If you've ever looked at foreclosed properties, you've probably noticed that they're often not in the best condition: algae in the pool, unkempt lawns, peeling paint and in some cases, debris scattered across the lawn.

The poor condition that frequently characterizes foreclosures can have an adverse impact on the quality of life for neighbors and hurt property values: Who would want to buy your house when the one next door is a vacant mess? Indio, California has had enough and has come up with an innovative solution: Arresting bankers who let REO properties go into disrepair. Of course in reality that doesn't happen, but it does provide a powerful incentive for far-off banks that would otherwise let the properties languish unloved and uncared for.
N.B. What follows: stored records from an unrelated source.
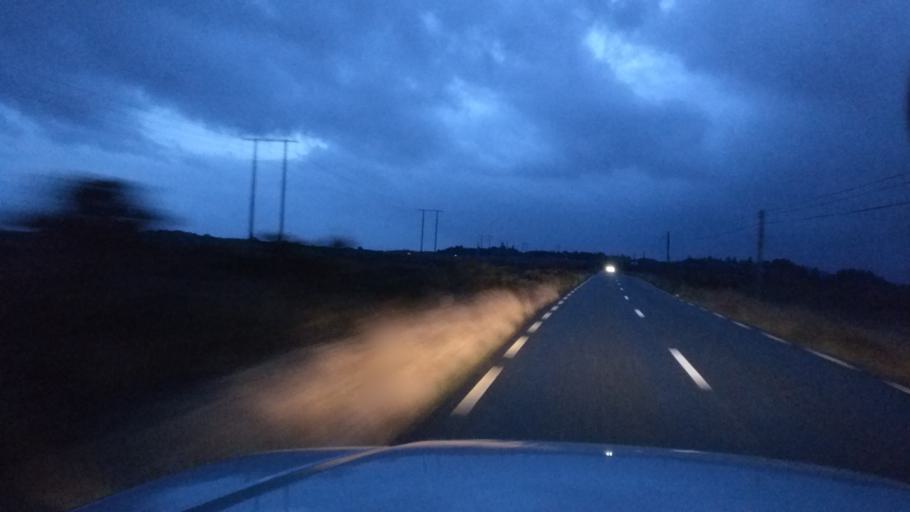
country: IE
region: Connaught
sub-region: County Galway
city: Oughterard
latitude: 53.3980
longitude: -9.5454
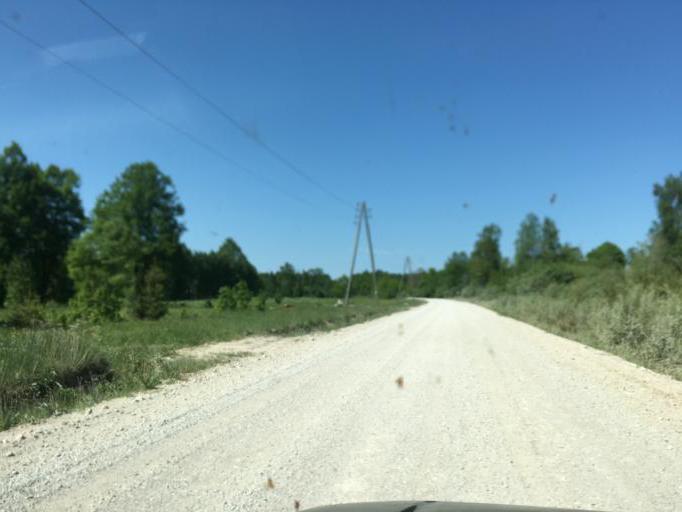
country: LV
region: Dundaga
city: Dundaga
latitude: 57.4473
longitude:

The Wall Street Journal reports (subscription required) on how it's working out.

It seems like a good solution: In the long run, it makes sense for banks to keep their foreclosed properties in good repair because it will increase the value they get when they're sold -- just like any loyal HGTV viewer will tell you that "curb appeal" and "staging" help homes sell faster and for more money. Better still, it will help other properties maintain their value and reduce the losses on other foreclosures and short sales.

It wouldn't surprise me to see other cities and towns adopt the draconian measures Indio has to keep lenders on top of landscaping. It doesn't cost the town a dime, and it improves quality of life and property values.